Die Arbeiten im Archiv dienten bisher vor allem der Sicherung des Materials sowie seiner internen Erfassung. Bislang wurden sämtliche Manuskriptseiten aus den Ringblöcken gescannt. Die Scans wurden mehrfach überprüft, in einer Datenbank erfasst und mit den Daten der Veranstaltungen, der Tonbänder sowie der Transkriptionen verknüpft. Sämtliche Tonbänder wurden (in Echtzeit!) auf digitales Format überspielt. Die losen Materialien aus den Jurismappen und Ordnern wurden thematisch und nach Textsorten sortiert, in säurefreie Archivmappen umgelagert und archivarisch in die Datenbank aufgenommen. Bislang sind ca. 500 Einzelstücke in ca. 130 Mappen erfasst. Dabei werden vorläufig ausschließlich solche Stücke erschlossen, die von Bulthaup selbst stammen und wissenschaftliche Informationen tragen. Dabei fallen vor allem Briefe und Lebenszeugnisse heraus, aber auch manche Notizen. ‚Einkaufszettel‘ werden nur archiviert, wenn sie, etwa auf der Rückseite, als Träger wissenschaftlicher Notizen dienen. Auch diese Stücke werden sämtlich elektronisch gesichert.
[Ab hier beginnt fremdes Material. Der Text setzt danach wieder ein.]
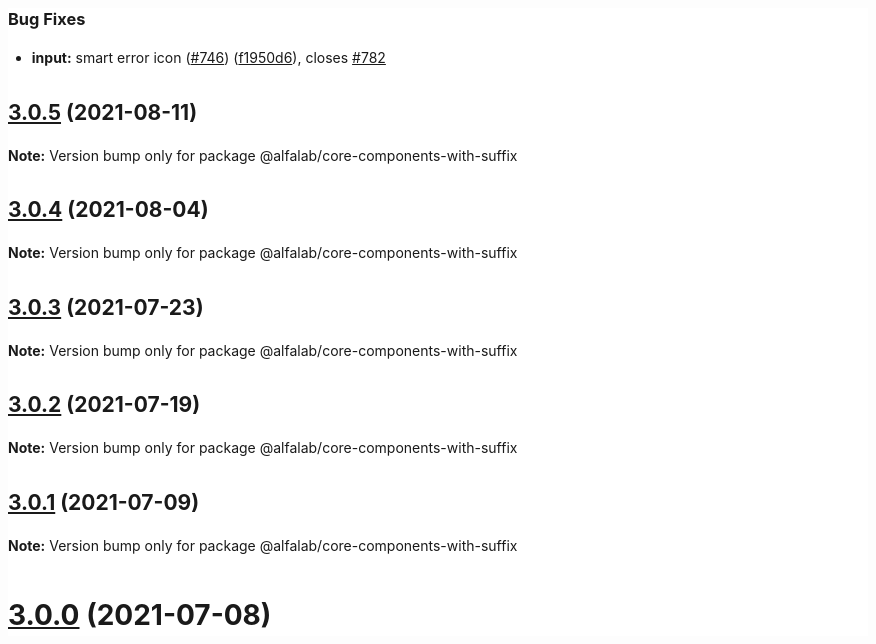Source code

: 
### Bug Fixes

* **input:** smart error icon ([#746](https://github.com/core-ds/core-components/issues/746)) ([f1950d6](https://github.com/core-ds/core-components/commit/f1950d6d516d17d993f0865c10390b6301bb2707)), closes [#782](https://github.com/core-ds/core-components/issues/782)





## [3.0.5](https://github.com/core-ds/core-components/compare/@alfalab/core-components-with-suffix@3.0.4...@alfalab/core-components-with-suffix@3.0.5) (2021-08-11)

**Note:** Version bump only for package @alfalab/core-components-with-suffix





## [3.0.4](https://github.com/core-ds/core-components/compare/@alfalab/core-components-with-suffix@3.0.3...@alfalab/core-components-with-suffix@3.0.4) (2021-08-04)

**Note:** Version bump only for package @alfalab/core-components-with-suffix





## [3.0.3](https://github.com/core-ds/core-components/compare/@alfalab/core-components-with-suffix@3.0.2...@alfalab/core-components-with-suffix@3.0.3) (2021-07-23)

**Note:** Version bump only for package @alfalab/core-components-with-suffix





## [3.0.2](https://github.com/core-ds/core-components/compare/@alfalab/core-components-with-suffix@3.0.1...@alfalab/core-components-with-suffix@3.0.2) (2021-07-19)

**Note:** Version bump only for package @alfalab/core-components-with-suffix





## [3.0.1](https://github.com/core-ds/core-components/compare/@alfalab/core-components-with-suffix@3.0.0...@alfalab/core-components-with-suffix@3.0.1) (2021-07-09)

**Note:** Version bump only for package @alfalab/core-components-with-suffix





# [3.0.0](https://github.com/core-ds/core-components/compare/@alfalab/core-components-with-suffix@2.4.19...@alfalab/core-components-with-suffix@3.0.0) (2021-07-08)
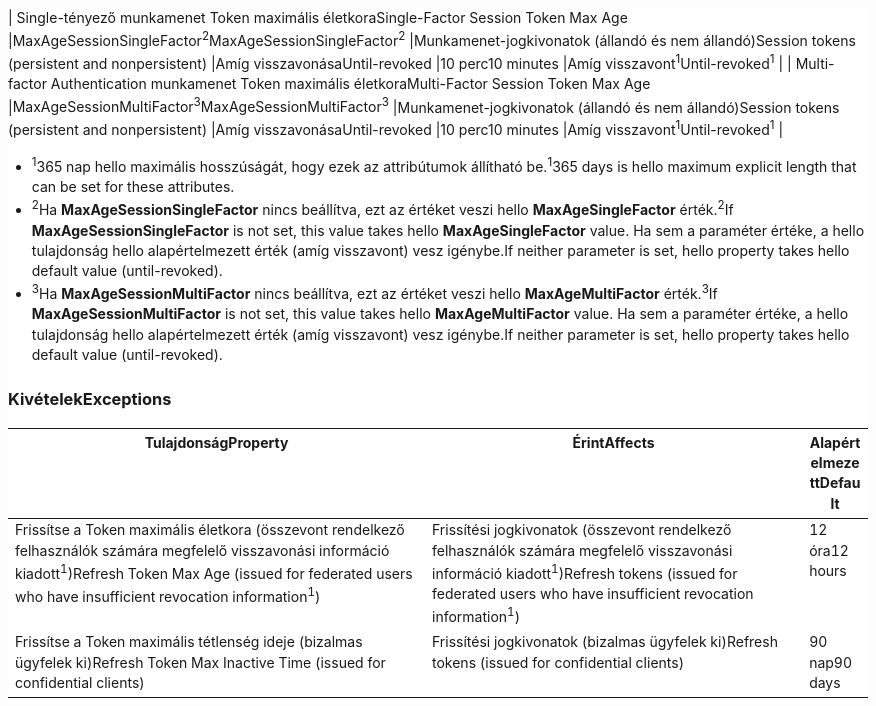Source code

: | <span data-ttu-id="bbdf2-201">Single-tényező munkamenet Token maximális életkora</span><span class="sxs-lookup"><span data-stu-id="bbdf2-201">Single-Factor Session Token Max Age</span></span> |<span data-ttu-id="bbdf2-202">MaxAgeSessionSingleFactor<sup>2</sup></span><span class="sxs-lookup"><span data-stu-id="bbdf2-202">MaxAgeSessionSingleFactor<sup>2</sup></span></span> |<span data-ttu-id="bbdf2-203">Munkamenet-jogkivonatok (állandó és nem állandó)</span><span class="sxs-lookup"><span data-stu-id="bbdf2-203">Session tokens (persistent and nonpersistent)</span></span> |<span data-ttu-id="bbdf2-204">Amíg visszavonása</span><span class="sxs-lookup"><span data-stu-id="bbdf2-204">Until-revoked</span></span> |<span data-ttu-id="bbdf2-205">10 perc</span><span class="sxs-lookup"><span data-stu-id="bbdf2-205">10 minutes</span></span> |<span data-ttu-id="bbdf2-206">Amíg visszavont<sup>1</sup></span><span class="sxs-lookup"><span data-stu-id="bbdf2-206">Until-revoked<sup>1</sup></span></span> |
| <span data-ttu-id="bbdf2-207">Multi-factor Authentication munkamenet Token maximális életkora</span><span class="sxs-lookup"><span data-stu-id="bbdf2-207">Multi-Factor Session Token Max Age</span></span> |<span data-ttu-id="bbdf2-208">MaxAgeSessionMultiFactor<sup>3</sup></span><span class="sxs-lookup"><span data-stu-id="bbdf2-208">MaxAgeSessionMultiFactor<sup>3</sup></span></span> |<span data-ttu-id="bbdf2-209">Munkamenet-jogkivonatok (állandó és nem állandó)</span><span class="sxs-lookup"><span data-stu-id="bbdf2-209">Session tokens (persistent and nonpersistent)</span></span> |<span data-ttu-id="bbdf2-210">Amíg visszavonása</span><span class="sxs-lookup"><span data-stu-id="bbdf2-210">Until-revoked</span></span> |<span data-ttu-id="bbdf2-211">10 perc</span><span class="sxs-lookup"><span data-stu-id="bbdf2-211">10 minutes</span></span> |<span data-ttu-id="bbdf2-212">Amíg visszavont<sup>1</sup></span><span class="sxs-lookup"><span data-stu-id="bbdf2-212">Until-revoked<sup>1</sup></span></span> |

* <span data-ttu-id="bbdf2-213"><sup>1</sup>365 nap hello maximális hosszúságát, hogy ezek az attribútumok állítható be.</span><span class="sxs-lookup"><span data-stu-id="bbdf2-213"><sup>1</sup>365 days is hello maximum explicit length that can be set for these attributes.</span></span>
* <span data-ttu-id="bbdf2-214"><sup>2</sup>Ha **MaxAgeSessionSingleFactor** nincs beállítva, ezt az értéket veszi hello **MaxAgeSingleFactor** érték.</span><span class="sxs-lookup"><span data-stu-id="bbdf2-214"><sup>2</sup>If  **MaxAgeSessionSingleFactor** is not set, this value takes hello **MaxAgeSingleFactor** value.</span></span> <span data-ttu-id="bbdf2-215">Ha sem a paraméter értéke, a hello tulajdonság hello alapértelmezett érték (amíg visszavont) vesz igénybe.</span><span class="sxs-lookup"><span data-stu-id="bbdf2-215">If neither parameter is set, hello property takes hello default value (until-revoked).</span></span>
* <span data-ttu-id="bbdf2-216"><sup>3</sup>Ha **MaxAgeSessionMultiFactor** nincs beállítva, ezt az értéket veszi hello **MaxAgeMultiFactor** érték.</span><span class="sxs-lookup"><span data-stu-id="bbdf2-216"><sup>3</sup>If  **MaxAgeSessionMultiFactor** is not set, this value takes hello **MaxAgeMultiFactor** value.</span></span> <span data-ttu-id="bbdf2-217">Ha sem a paraméter értéke, a hello tulajdonság hello alapértelmezett érték (amíg visszavont) vesz igénybe.</span><span class="sxs-lookup"><span data-stu-id="bbdf2-217">If neither parameter is set, hello property takes hello default value (until-revoked).</span></span>

### <a name="exceptions"></a><span data-ttu-id="bbdf2-218">Kivételek</span><span class="sxs-lookup"><span data-stu-id="bbdf2-218">Exceptions</span></span>
| <span data-ttu-id="bbdf2-219">Tulajdonság</span><span class="sxs-lookup"><span data-stu-id="bbdf2-219">Property</span></span> | <span data-ttu-id="bbdf2-220">Érint</span><span class="sxs-lookup"><span data-stu-id="bbdf2-220">Affects</span></span> | <span data-ttu-id="bbdf2-221">Alapértelmezett</span><span class="sxs-lookup"><span data-stu-id="bbdf2-221">Default</span></span> |
| --- | --- | --- |
| <span data-ttu-id="bbdf2-222">Frissítse a Token maximális életkora (összevont rendelkező felhasználók számára megfelelő visszavonási információ kiadott<sup>1</sup>)</span><span class="sxs-lookup"><span data-stu-id="bbdf2-222">Refresh Token Max Age (issued for federated users who have insufficient revocation information<sup>1</sup>)</span></span> |<span data-ttu-id="bbdf2-223">Frissítési jogkivonatok (összevont rendelkező felhasználók számára megfelelő visszavonási információ kiadott<sup>1</sup>)</span><span class="sxs-lookup"><span data-stu-id="bbdf2-223">Refresh tokens (issued for federated users who have insufficient revocation information<sup>1</sup>)</span></span> |<span data-ttu-id="bbdf2-224">12 óra</span><span class="sxs-lookup"><span data-stu-id="bbdf2-224">12 hours</span></span> |
| <span data-ttu-id="bbdf2-225">Frissítse a Token maximális tétlenség ideje (bizalmas ügyfelek ki)</span><span class="sxs-lookup"><span data-stu-id="bbdf2-225">Refresh Token Max Inactive Time (issued for confidential clients)</span></span> |<span data-ttu-id="bbdf2-226">Frissítési jogkivonatok (bizalmas ügyfelek ki)</span><span class="sxs-lookup"><span data-stu-id="bbdf2-226">Refresh tokens (issued for confidential clients)</span></span> |<span data-ttu-id="bbdf2-227">90 nap</span><span class="sxs-lookup"><span data-stu-id="bbdf2-227">90 days</span></span> |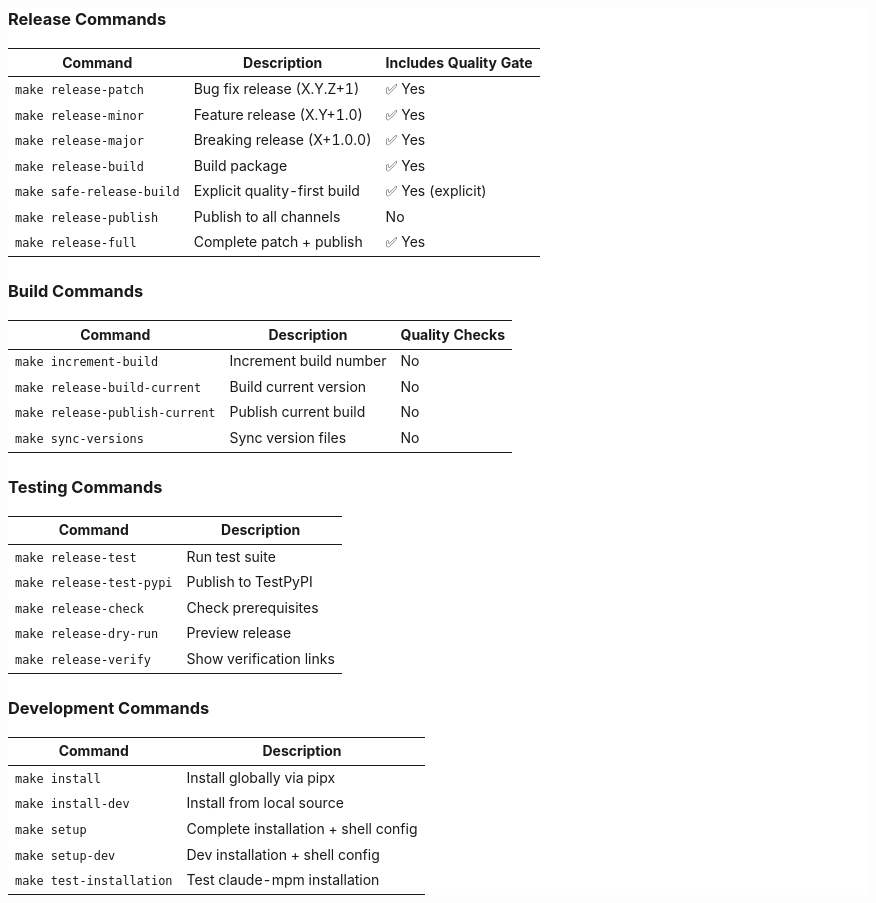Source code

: ### Release Commands

| Command | Description | Includes Quality Gate |
|---------|-------------|----------------------|
| `make release-patch` | Bug fix release (X.Y.Z+1) | ✅ Yes |
| `make release-minor` | Feature release (X.Y+1.0) | ✅ Yes |
| `make release-major` | Breaking release (X+1.0.0) | ✅ Yes |
| `make release-build` | Build package | ✅ Yes |
| `make safe-release-build` | Explicit quality-first build | ✅ Yes (explicit) |
| `make release-publish` | Publish to all channels | No |
| `make release-full` | Complete patch + publish | ✅ Yes |

### Build Commands

| Command | Description | Quality Checks |
|---------|-------------|---------------|
| `make increment-build` | Increment build number | No |
| `make release-build-current` | Build current version | No |
| `make release-publish-current` | Publish current build | No |
| `make sync-versions` | Sync version files | No |

### Testing Commands

| Command | Description |
|---------|-------------|
| `make release-test` | Run test suite |
| `make release-test-pypi` | Publish to TestPyPI |
| `make release-check` | Check prerequisites |
| `make release-dry-run` | Preview release |
| `make release-verify` | Show verification links |

### Development Commands

| Command | Description |
|---------|-------------|
| `make install` | Install globally via pipx |
| `make install-dev` | Install from local source |
| `make setup` | Complete installation + shell config |
| `make setup-dev` | Dev installation + shell config |
| `make test-installation` | Test claude-mpm installation |
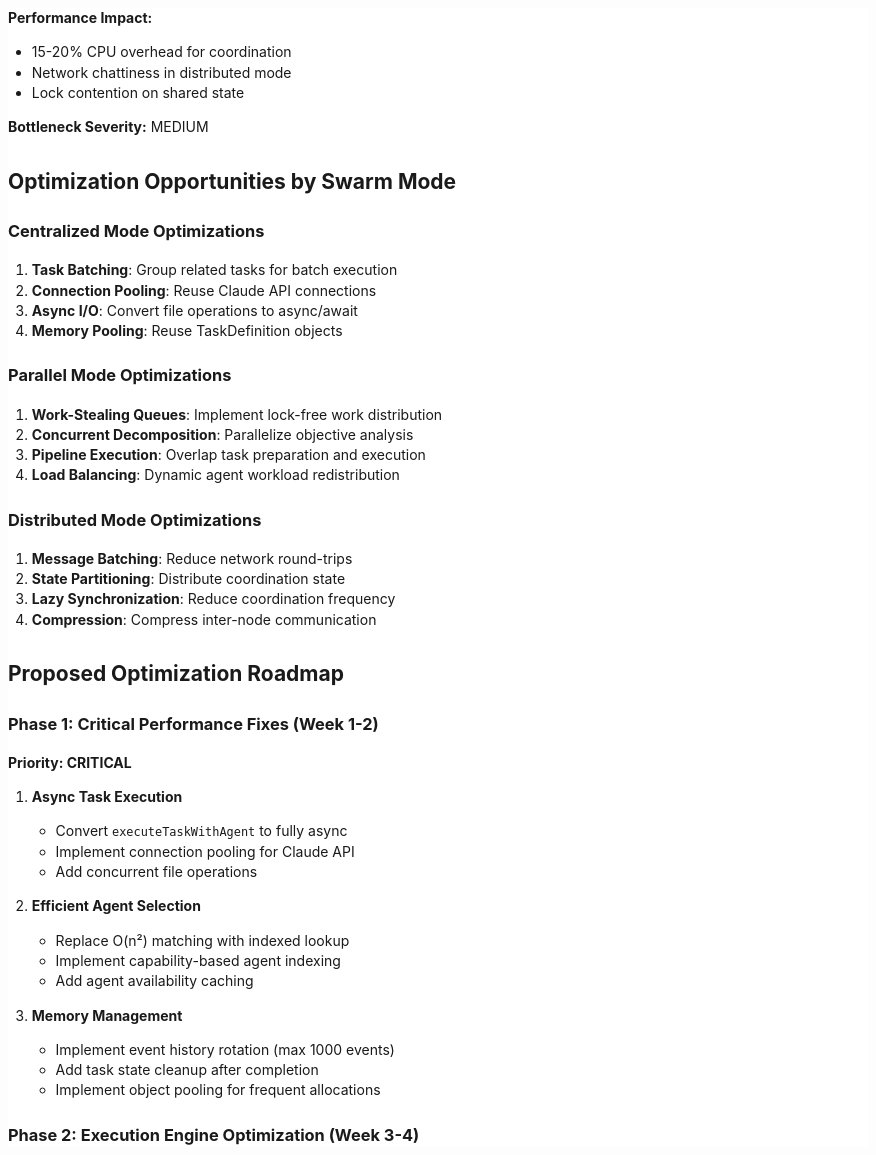 **Performance Impact:**

- 15-20% CPU overhead for coordination
- Network chattiness in distributed mode
- Lock contention on shared state

**Bottleneck Severity:** MEDIUM

## Optimization Opportunities by Swarm Mode

### Centralized Mode Optimizations

1. **Task Batching**: Group related tasks for batch execution
2. **Connection Pooling**: Reuse Claude API connections
3. **Async I/O**: Convert file operations to async/await
4. **Memory Pooling**: Reuse TaskDefinition objects

### Parallel Mode Optimizations

1. **Work-Stealing Queues**: Implement lock-free work distribution
2. **Concurrent Decomposition**: Parallelize objective analysis
3. **Pipeline Execution**: Overlap task preparation and execution
4. **Load Balancing**: Dynamic agent workload redistribution

### Distributed Mode Optimizations

1. **Message Batching**: Reduce network round-trips
2. **State Partitioning**: Distribute coordination state
3. **Lazy Synchronization**: Reduce coordination frequency
4. **Compression**: Compress inter-node communication

## Proposed Optimization Roadmap

### Phase 1: Critical Performance Fixes (Week 1-2)

**Priority: CRITICAL**

1. **Async Task Execution**
   - Convert `executeTaskWithAgent` to fully async
   - Implement connection pooling for Claude API
   - Add concurrent file operations

2. **Efficient Agent Selection**
   - Replace O(n²) matching with indexed lookup
   - Implement capability-based agent indexing
   - Add agent availability caching

3. **Memory Management**
   - Implement event history rotation (max 1000 events)
   - Add task state cleanup after completion
   - Implement object pooling for frequent allocations

### Phase 2: Execution Engine Optimization (Week 3-4)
Die Originale sind seit 2013 in der Handschriftenabteilung der Niedersächsischen Landesbibliothek eingelagert und durch die Mitarbeiter des Archivs im Online-Katalog eingepflegt worden. Die Dokumente können online und in der Handschriftenabteilung genutzt werden (http://www.leibnizcentral.de/).

Das entferntere Ziel ist die Publikation wenigstens einiger Arbeiten. Das hängt außer vom Arbeitsaufwand von vielerlei ganz äußerlichen Bedingungen ab. Jedenfalls wurde bereits eine Formatvorlage entwickelt, die auf alle vorhandenen Transkriptionen – und alle jene, die jetzt nebenher bereits erstellt werden – angewendet wird. Diese Formatvorlage erlaubt später die komfortable Umwandlung in beliebige Satzformate. Die Entscheidungen zur Form der Publikation – von der Online-Veröffentlichung bis zur Buchreihe kommt prinzipiell alles in Frage – soll eine möglichst vielfältig besetzte konstituierende Herausgebersitzung nach Abschluss der Archivierungsarbeiten beraten.